I love Billy Bragg, his attitude, his on the sleeves politics, his music, everything about him. So I read his op-ed in today’s Times with interest.
In it he argues that Bebo, which may or may not have built it’s audience on the backs of artists who uploaded their music for free consumption, should have shared some of their $850mm payday with those artists.
I think that specific suggestion is not workable for a host of reasons, but his basic point – that creative artists (whether they be musicians, filmmakers, screenwriters, painters, poets, etc, etc) need a way to make money online and they don’t have one – is directionally correct.
Some of my favorite bloggers have already weighed in on the discussion. Arrington in his classic in your face fashion feels no sympathy and argues that online is the best promotion that an artist can find in today’s world. Mike is right, but the problem is "promoting what?" Merch and touring hardly cuts it and the loss of music sales hurts everyone, including the artist.
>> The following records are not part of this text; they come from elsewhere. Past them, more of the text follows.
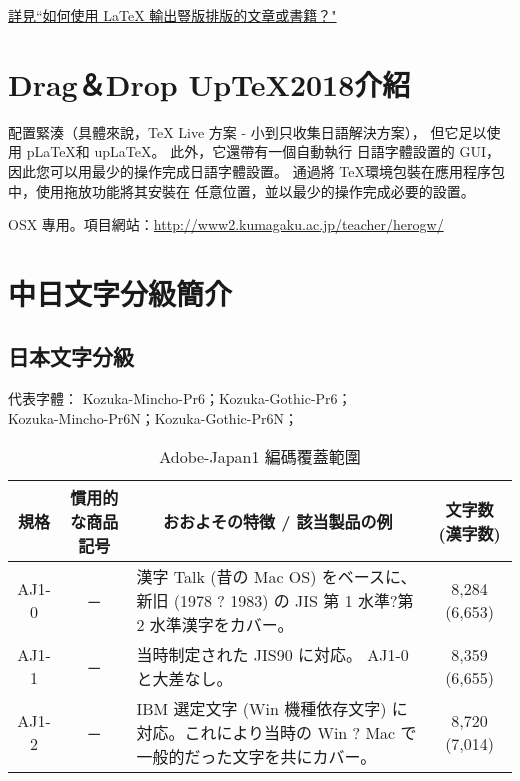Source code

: \documentclass[a4,11pt,uplatex,openleft]{jsarticle}
\begin{document}
\begin{appendix}
\par\href{https://www.zhihu.com/question/20544732/answer/15437234}%
{詳見``如何使用 LaTeX 輸出豎版排版的文章或書籍？"}

\section{ Drag＆Drop Up\TeX 2018介紹}\label{uptex-xiongben}

配置緊湊（具體來說，TeX Live 方案 - 小到只收集日語解決方案），
但它足以使用 p\LaTeX 和 up\LaTeX。 此外，它還帶有一個自動執行
日語字體設置的 GUI，因此您可以用最少的操作完成日語字體設置。
通過將 \TeX 環境包裝在應用程序包中，使用拖放功能將其安裝在
任意位置，並以最少的操作完成必要的設置。

OSX 專用。項目網站：\url{http://www2.kumagaku.ac.jp/teacher/herogw/}

\clearpage
\section{中日文字分級簡介}
\subsection{日本文字分級}
{\gtfamily
代表字體： Kozuka-Mincho-Pr6；Kozuka-Gothic-Pr6；\\
\qquad \qquad \qquad Kozuka-Mincho-Pr6N；Kozuka-Gothic-Pr6N；}

\begin{table}[h]
\caption{\fontsize{12pt}{15pt}\selectfont Adobe-Japan1 編碼覆蓋範圍} %
\centering %
{\fontsize{9pt}{14}\selectfont\ttfamily
\begin{tabular}{|c|c|p{6cm}|c|}%
\hline  %

規格 & 慣用的な商品記号	& \multicolumn{1}{|c|}{おおよその特徴 / 該当製品の例} & 文字数(漢字数) \\

\hline  %
AJ1-0 &	─	 & 漢字 Talk (昔の Mac OS)
をベースに、新旧 (1978 ? 1983) の JIS 第 1 水準?第 2 水準漢字をカバー。
& 8,284 (6,653) \\
\hline
AJ1-1	& ─ &	当時制定された JIS90 に対応。
AJ1-0 と大差なし。 & 	8,359 (6,655) \\
\hline
AJ1-2	& ─	 &  IBM 選定文字 (Win 機種依存文字)
に対応。これにより当時の Win ? Mac で一般的だった文字を共にカバー。
& 	8,720 (7,014) \\
\hline


\end{tabular}}
\end{table}
\end{appendix}
\end{document}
Nick Carr, predictably, takes the opposing view and says:
arguments to the contrary are ultimately specious and self-serving.
Exploitation is exploitation, no matter how lovingly it’s wrapped in
neo-hippie technobabble about virtual communities, social production,
and the gift economy.
I am tired of the arguments, no matter who is making them. It’s time to help these artists get paid. There is a royalty structure in place for streaming music. It’s a penny per listen for on demand and about a tenth of that for something less than "on demand".
These rates aren’t right and need some tweaking, but I am firmly in the camp that royalties can and should be paid to artists for the streaming of their music on the Internet. I’d pay them if it were easy to do so. I stream artist’s music all the time on this blog and my tumblog. But I don’t know how many streams are played, I don’t know how much I owe, there’s no easy way for me to pay it, there’s no easy way for me to share my ad revenue with them, etc, etc. As far as I know, if I wanted to pay $1000 right now to the artists, there isn’t even anyone to take my money and send it to the artists.
Who is going to build the infrastructure the artists and the web services need? Who is going to deploy it at the micro-scale that most mp3 blogging happens?
The music industry is all about demanding to get paid, but I don’t see them building the systems to make it happen easily and within the constraints of what an online business model can pay.
I know one thing for sure. Artists, particularly musicians, are entertaining people more and more every day because of the Internet. Entrepreneurs are building a host of great ways to discover and listen online. And if there were an easy and affordable way to cut the artists in for a piece of the action, most would do it in a heartbeat. It shouldn’t be necessary to wait for the $850mm payday to get paid.